Contrast this with any of the hundreds, perhaps over a thousand by now, of datasets we have rejected. These datasets were rejected because they were objectively flawed in one of a hundred possible ways, which renders them useless. No marketplace or long tail will save them. They will not simply not sell; ever.
To imply, as Deloitte does, that we are being served a feast of data is an incomplete characterization. One must add that most of the data on offer is completely inedible. But us food critics have to sample all of it anyway. The more important takeaway here is to not ever mistake quantity of data as a measure of anything at all except perhaps the level of hype around the industry.
So if you are an aspirational data publisher looking for the right partner to maximize sales to institutional investors, what exactly should you do given all the options? I would suggest there is an analogy to be made with the asset management industry actually. In one case you have to decide who to entrust your money to, in the other it’s your data.
I draw this analogy because you can screen the brokers and the conferences and the platforms and us exactly the same way you screen asset managers: check their track records.
The litmus test is not the quantity of data these people have seen or hosted or presented, it’s the outcomes they have achieved. So the question to ask is simple: how many unique data products has this partner sold to more than three buy-side customers?
You might think this a low bar, but it’s not. The organizations buying alternative data today are guided by extremely capable data scientists. They don’t make mistakes. They don’t buy sub-par data. The only way you get a dataset sold to three or more such firms is if that data is good and you know what you’re doing.
The other question worth asking is this: To how many unique industry customers has the partner sold alternative data? You might want to put a minimum price qualifier in there too. This sort of diligence will cut right through the vanity metric that “quantity” is today.
Given your data is subject to the Anna Karenina principle – which is not your fault and sometimes fixable – it is essential to find out if you are in the 2% or have a path to getting there. You can’t learn much about yourself by joining a club that accepts all applicants.
It’s no coincidence that the most discriminating platforms are also the most successful. They create win-win-win situations. Data publishers get a partner willing to put time and effort into their data. They either get maximum revenue for their data or get the learning that their data is flawed in some way.

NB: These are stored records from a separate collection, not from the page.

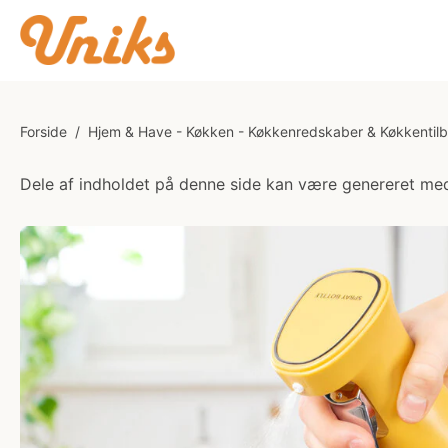
Forside
/
Hjem & Have - Køkken - Køkkenredskaber & Køkkentil
Dele af indholdet på denne side kan være genereret med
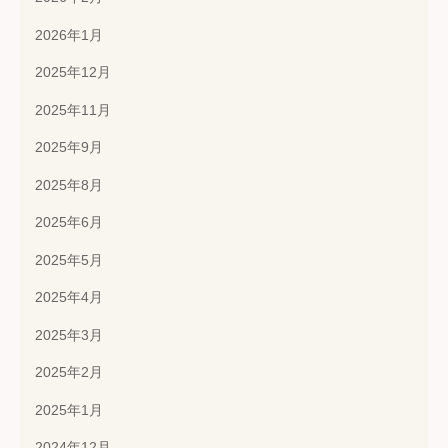
2026年1月
2025年12月
2025年11月
2025年9月
2025年8月
2025年6月
2025年5月
2025年4月
2025年3月
2025年2月
2025年1月
2024年12月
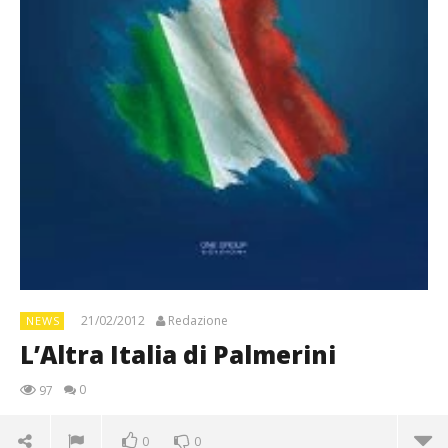
21/02/2012
Redazione
NEWS
L’Altra Italia di Palmerini
0
97
0
0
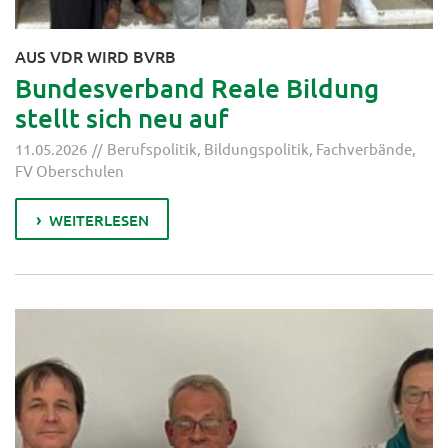
AUS VDR WIRD BVRB
Bundesverband Reale Bildung
stellt sich neu auf
11.05.2026
Berufspolitik
,
Bildungspolitik
,
Fachverbände
,
FV Oberschulen
WEITERLESEN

While the former outcome is the best of course, the latter is not the worst; it is much better than continuing forward thinking you have a salable product when you don’t.
So in this period of inedible feasts one thing is clear to me: more than ever, the deep vetting we do at Quandl is becoming an evermore critical component of our value proposition. We were one of the alternative data pioneers, but we are fast becoming the company with the smallest alternative data catalog. I consider that an accomplishment that serves our customers — and our partners — well.